The couple believe they should save and be self-sufficient during retirement although they have yet to establish a retirement plan. To date, Breanna has accumulated $40,000 in her superannuation account while Terry has $53,000 in his account and has not named the beneficiary.

They are currently saving $30,000 p.a. after tax, and depositing it to their joint savings account.

The following additional information is also available: Superannuation dividend payments are approximately 5% p.a. after tax. In general, an increment of 3% in salary is expected every year. The long-term return for equity investment is projected to be around 14% per year, whereas bond funds are expected to offer yield of 5% per annum. Investment in term deposits will generate average return of 5% per annum over the next 35 years. Return from low risk managed fund is approximately 6% per year. Average yearly return on all other investments is expected to be around 4% per year. The life expectancy for Terry and Breanna are 80 and 85 years old respectively. The children are expected to be dependent on their parents until they turn 24 years old. Tertiary education will commence when the children turn 19 years old. Terry and Breanna are Australian residents. For calculation of taxable income, use the relevant tax rates provided by the Australian Taxation Office (ATO). Terry has tallied his work-related expenses for the year to be $2,500, which includes $2,000 for return bus fare from home to work during the year. He has also donated $200 to CARE Australia. Breanna has work-related expenses of $1,000, tax deductible gifts totalling $500 and paid $350 for tax return preparation. Both Terry and Breanna provide approximately 9% superannuation contributions via salary sacrifice and their respective employers provide another 10% contribution into their superannuation funds. For the use of credit cards, interest charged for unpaid balance is approximately 21% p.a. A yearly fixed rate of 7% will be incurred for all other types of loan. All debts are amortised over the period of the loan

Question 1

Help Terry and Breanna identify their short-term and long term financial goals.

Question 2 -

i.) Based on the information available to you, construct an income and expense schedule for the couple.

ii.) Create a net worth statement for the couple. Comment on whether they have a negative or positive net worth.

iii.) Using information from the above, calculate the following ratios (make sure you make a brief comment on each ratio).

a. Savings ratio b. Liquidity ratio c. Solvency ratio d. Monthly debt service ratio

Question 3 -

Given the information regarding the home loans given in the background information calculate:

i.) The repayments for their home loan.

ii.) The repayments for their investment home loan.

ii.) How much do they still owe the bank when their twins start university?

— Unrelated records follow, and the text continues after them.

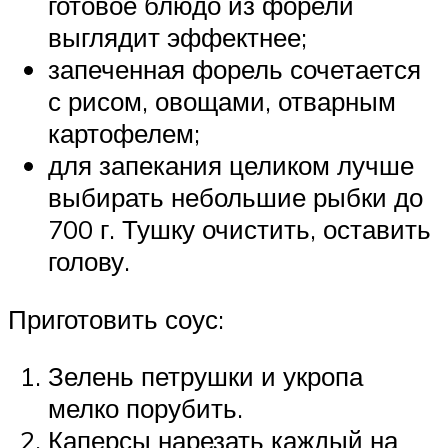
готовое блюдо из форели
выглядит эффектнее;
запеченная форель сочетается
с рисом, овощами, отварным
картофелем;
для запекания целиком лучше
выбирать небольшие рыбки до
700 г. Тушку очистить, оставить
голову.
Приготовить соус:
Зелень петрушки и укропа
мелко порубить.
Каперсы нарезать каждый на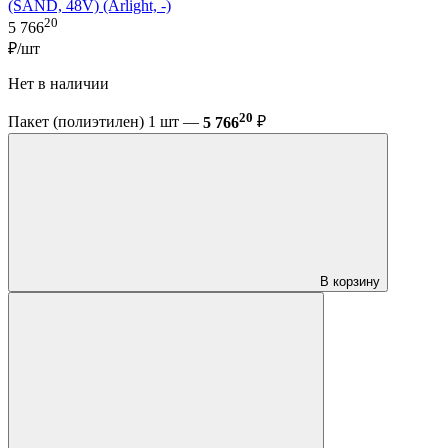
(SAND, 48V) (Arlight, -)
20
5 766
₽/шт
Нет в наличии
20
Пакет (полиэтилен) 1 шт —
5 766
₽
В корзину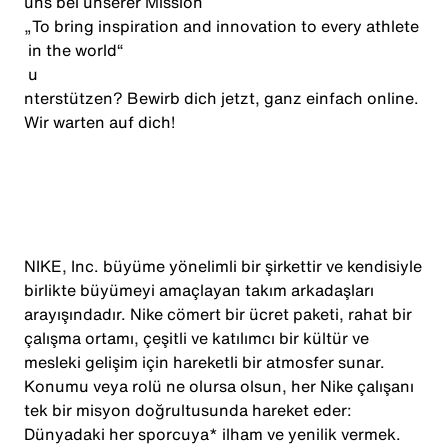
uns bei unserer Mission
„
To
bring
inspiration
and
innovation
to
every
athlete
in
the
world
“
u
nterstützen? Bewirb dich jetzt, ganz einfach online.
Wir warten auf dich!
NIKE, Inc. büyüme yönelimli bir şirkettir ve kendisiyle
birlikte büyümeyi amaçlayan takım arkadaşları
arayışındadır. Nike cömert bir ücret paketi, rahat bir
çalışma ortamı, çeşitli ve katılımcı bir kültür ve
mesleki gelişim için hareketli bir atmosfer sunar.
Konumu veya rolü ne olursa olsun, her Nike çalışanı
tek bir misyon doğrultusunda hareket eder:
Dünyadaki her sporcuya* ilham ve yenilik vermek.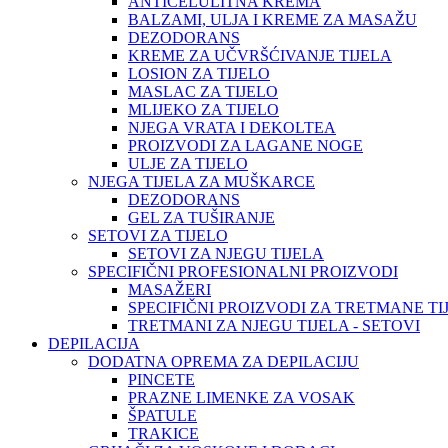
ANTICELULITNA KREMA
BALZAMI, ULJA I KREME ZA MASAŽU
DEZODORANS
KREME ZA UČVRŠĆIVANJE TIJELA
LOSION ZA TIJELO
MASLAC ZA TIJELO
MLIJEKO ZA TIJELO
NJEGA VRATA I DEKOLTEA
PROIZVODI ZA LAGANE NOGE
ULJE ZA TIJELO
NJEGA TIJELA ZA MUŠKARCE
DEZODORANS
GEL ZA TUŠIRANJE
SETOVI ZA TIJELO
SETOVI ZA NJEGU TIJELA
SPECIFIČNI PROFESIONALNI PROIZVODI
MASAŽERI
SPECIFIČNI PROIZVODI ZA TRETMANE TI
TRETMANI ZA NJEGU TIJELA - SETOVI
DEPILACIJA
DODATNA OPREMA ZA DEPILACIJU
PINCETE
PRAZNE LIMENKE ZA VOSAK
ŠPATULE
TRAKICE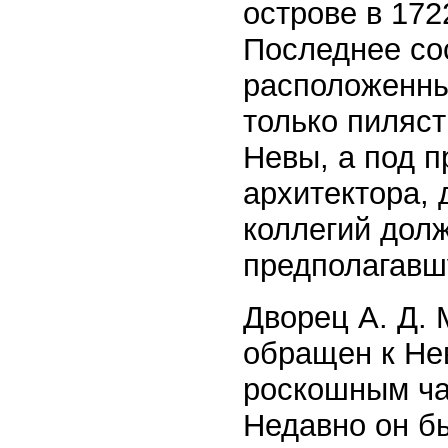
острове в 172
Последнее сос
расположенны
только пиляст
Невы, а под п
архитектора,
коллегий дол
предполагавш
Дворец А. Д.
обращен к Не
роскошным ча
Недавно он б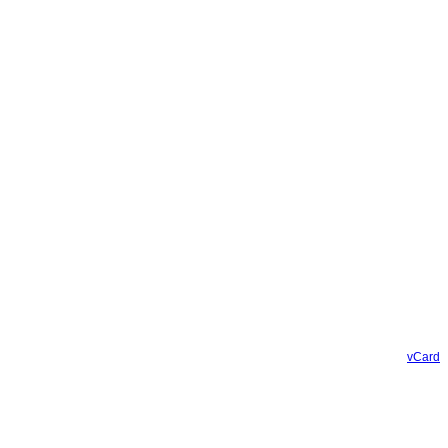
vCard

(Present an amortisation table for their mortgages. DO NOT VARY THE RATES OR THE REPAYMENT REGULARITY).

Question 4 -

Calculate the amount to be saved at the beginning of each year in order to accumulate $45,000 for each of the twins education, assuming a discount rate of 12% on their savings. They will commence their university study in the month of January.

If instead, they save money at the end of the year, how much do they have to put aside to meet the same education funding goal?

Question 5 -

Terry and Breanna are doubtful about their tax calculation. Using the information provided, calculate the taxable income and tax payable. What tax planning advice can you offer to the couple?

Question 6 -

Terry and Breanna do not have a will. Advise them on the issues they should consider in drawing up a valid will (make sure you include the children in the will).

Question 7 -

Discuss the need for the following covers for both Terry and Breanna.

i. Total permanent disability ii. Trauma iii. Income protection

Question 8

Based on your discussion in parts 1 to 7, provide specific recommendations to allow the couple to achieve their desired goals. Advise them of any potential problems or issues they need to know and suggest alternative plans to overcome them. Support your recommendations with additional calculations.